Se concentrer sur soi, et sur ses forces. Chez vous, incontestablement, votre force, ce sont vos grandes foulées, légères et rapides à la fois. Comment l’expliquez-vous ?

C’est difficile à dire. C’est un tout. Je pourrais dire que c’est naturel, et ça ne serait pas faux. J’ai toujours couru comme ça avec ces foulées là. Mais après, il y a aussi beaucoup de travail. Courir avec de longues jambes, ça demande beaucoup de travail. Ce n’est pas seulement la longueur des foulées, c’est aussi la fréquence et le rythme qu’on y met. Quand on fait de longues foulées, ça tire énormément sur les muscles et forcément, ça augmente les risques de blessure. Il faut travailler la souplesse pour éviter ces problèmes là. Il y a aussi tout le travail derrière de musculation, de gainage, de technique pour façonner cette foulée.

Les Jeux olympiques en 2024 à Paris sont-ils secrètement dans un coin de votre tête ?
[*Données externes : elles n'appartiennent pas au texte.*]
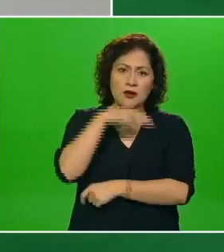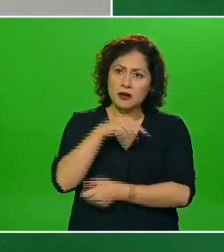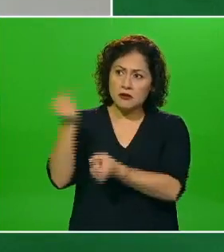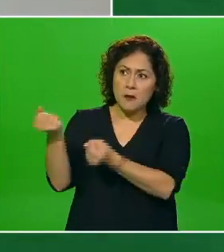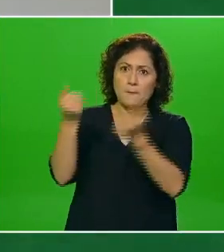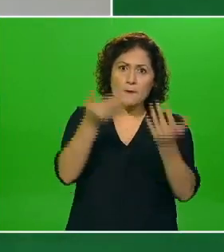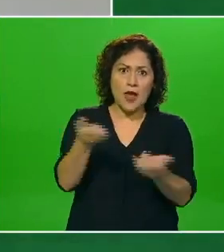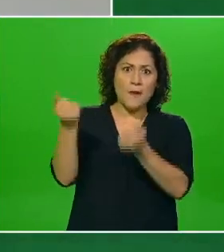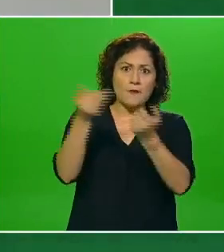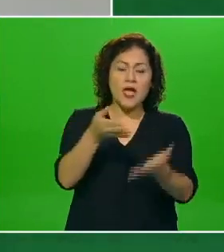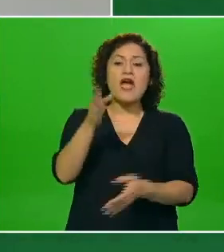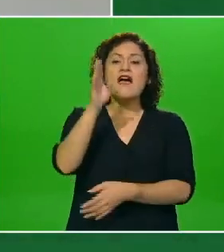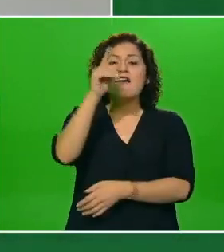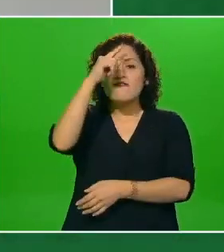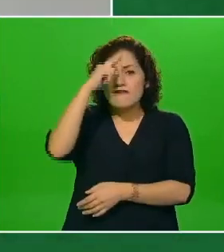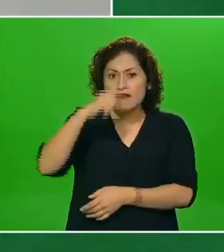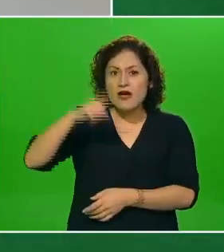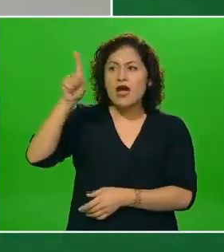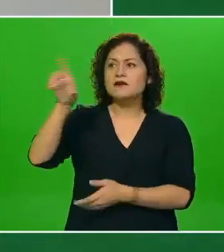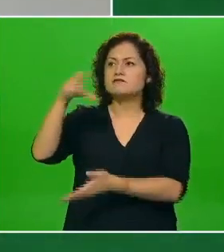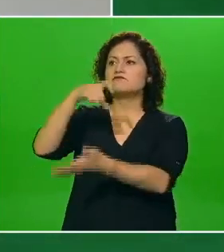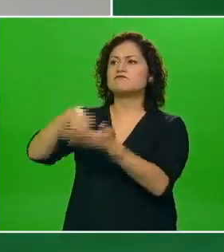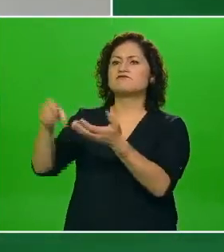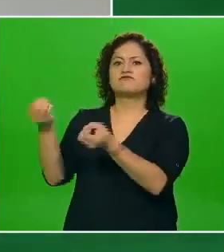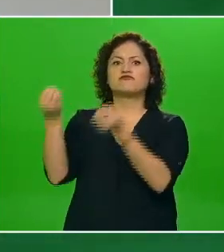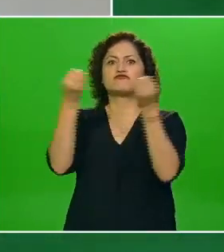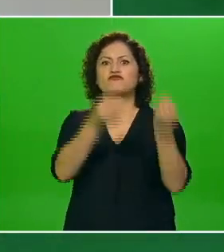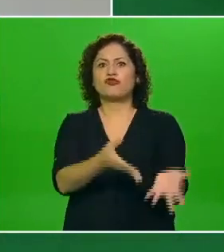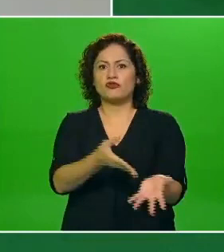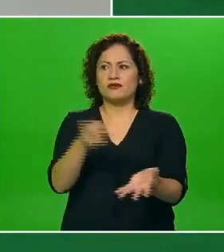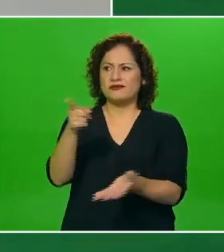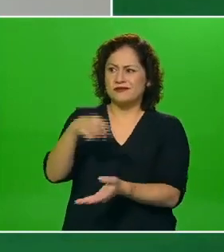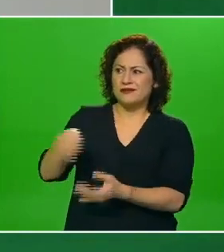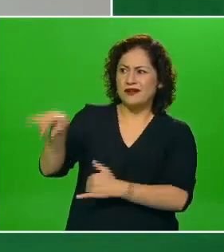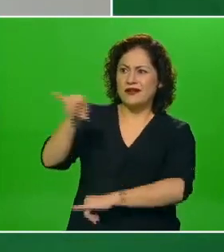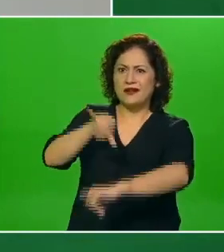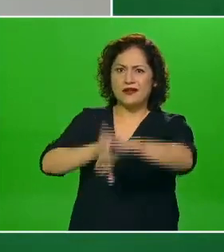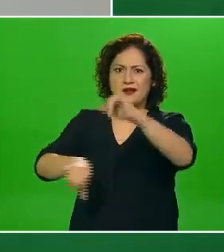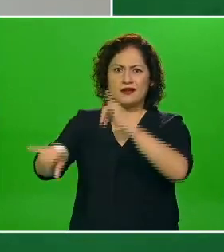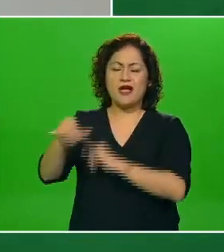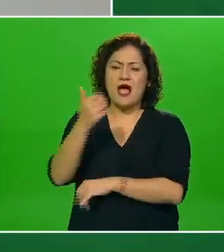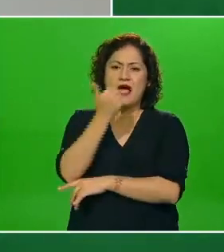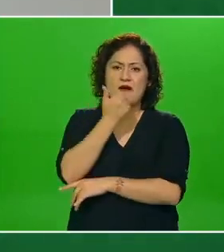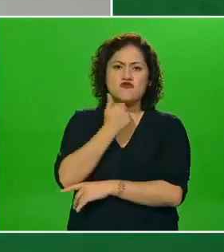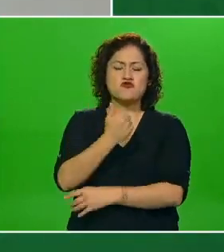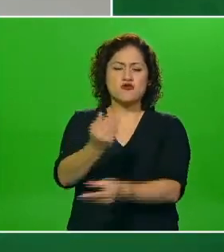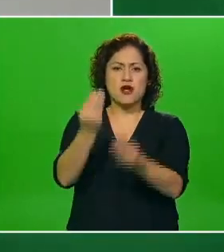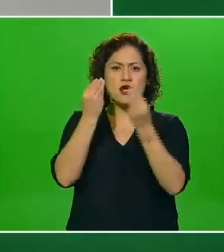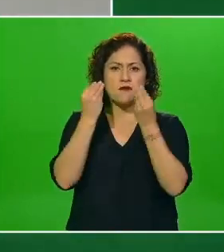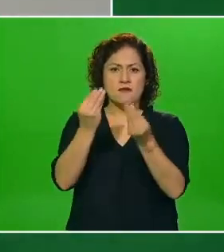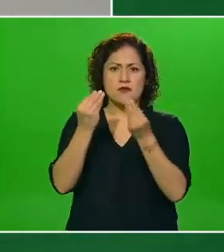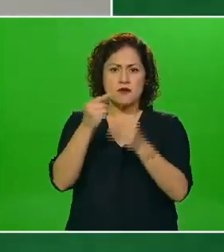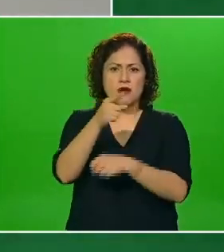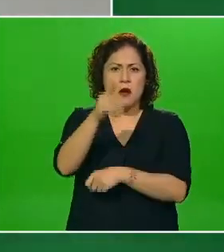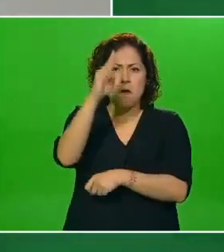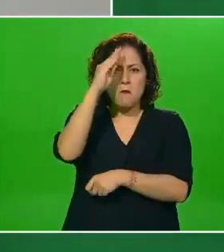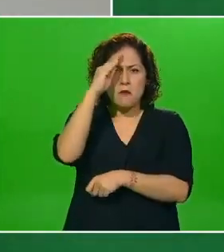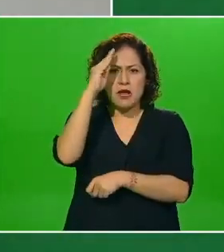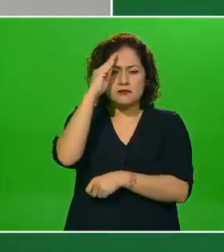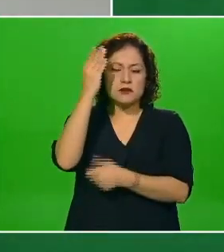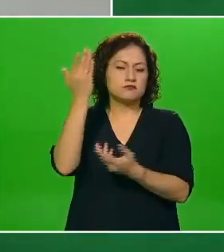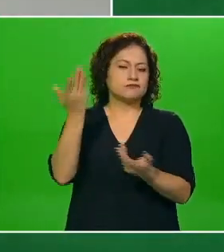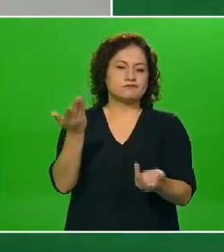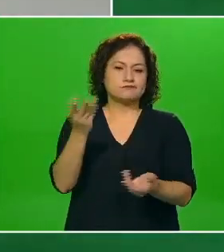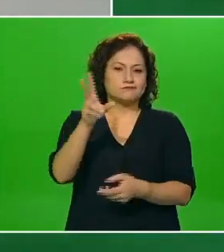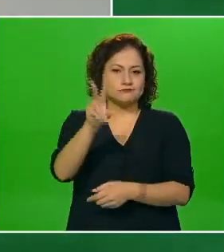mucho más fácil y atractivo comer alimentos y bebidas muy calóricos pero que en realidad son muy poco nutritivos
Pourquoi pas. Après les Jeux cet été, ça sera dans trois ans seulement. L’attente pour Paris sera un peu moins longue. Tout dépendra si je suis encore capable de courir à très haut niveau pour me qualifier pour les Jeux. Est-ce que j’aurais envie de continuer à m’entraîner ? Est-ce que mon corps tiendra ? Est-ce que j’aurais envie de faire autre chose ? Il y aura pleins détails qui rentreront en compte. Mais bien sûr, j’aimerais énormément les faire.”